Webster is best-known for publishing the first American dictionary in 1806, a copy of which also resides at the Lilly Library. The connection to Webster was nearly life-long for Kripke. She was a fifth grader when her parents gave her a Webster’s Collegiate Dictionary, and often shared that it “unlocked the world for me.”

Having successfully acquired the complete Kripke collection and Merriam-Webster Archive, the Lilly Library will now spend decades of its own unlocking connections. About 6,000 volumes have been inventoried, likely less than a third of the final total.

“For such a collection to have been broken up would have been a tragedy; for it to remain together in the company of the Lilly's Library's other august dictionary collections is a true gift,” said Russell.

 

Cataloging the collection is a challenge librarians and faculty look forward to once the materials arrive in Bloomington. “We’re very pleased to be able to preserve Madeline Kripke’s remarkable collection here at the Lilly Library,” said Director Joel Silver. “We’ll always be grateful for her unrivalled knowledge and dedication, which enabled her to assemble this matchless resource. We look forward to making it available to all interested researchers and visitors for many decades to come.”

About the Lilly Library

Known around the world, IU Libraries’ Lilly Library is home to collections of cultural and literary artifacts illuminating humanity’s highest achievements. Between 1954 and 1957, Josiah Kirby Lilly, Jr. donated his collection of rare books and manuscripts – widely considered to be one of the finest private libraries in the world — to Indiana University.

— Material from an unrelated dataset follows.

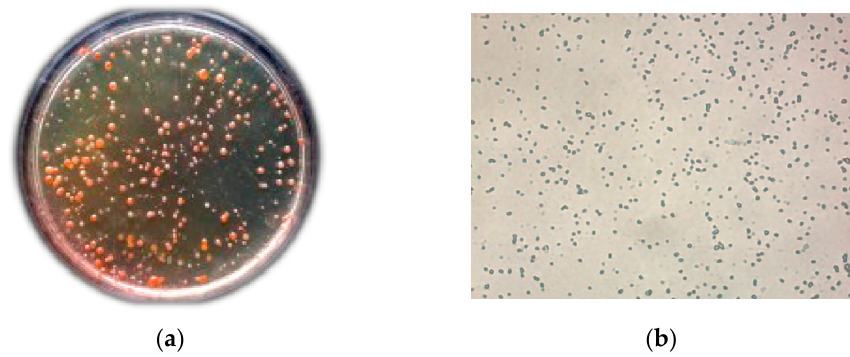
Figure 2. Archaeal colonies on halo-archaeal agar (HAA) and micro morphology of Halococcus sp. AMS12: ( a ) isolated colonies; ( b ) microscopic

As he had envisioned, these 20,000 printed books and 17,000 manuscripts had a transformative effect on the intellectual life of the university, and in turn, the state of Indiana. In October 1960, J.K. Lilly and then IU President Herman B Wells together opened the doors to the new Lilly Library and its collections – a total of some 100,000 printed books and nearly 1,000,000 manuscripts.

Today, thousands travel through this same building threshold to reach the ever-expanding collections of more than 480,000 rare books, 8.5 million manuscripts, and one of the world’s largest collections of mechanical puzzles. A few of its most famous items include the New Testament of the Gutenberg Bible (ca. 1455), the First Folio of William Shakespeare (1623), the first printing of the Declaration of Independence (1776), and a rare first edition of Edgar Allan Poe’s Tamerlane in original wrappers (1827). Archival collections include the childhood diaries of poet Sylvia Plath, early radio and film scripts of Orson Welles, and drafts and letter of authors such as Kurt Vonnegut, Jr. and Ngũgĩ wa Thiong'o.

A full-scale interior renovation, completed in June 2021, reimagined the iconic facility to attract modern learners. Visitors are now greeted by elegant, modernized public galleries designed by national experts in library and museum display. Infrastructure improvements created access to technologically enhanced seminar rooms and a new lecture hall, greatly increasing the spaces available for instruction and events. An inspirational cycle of murals in the Reading Room is the visual centerpiece of the renovation.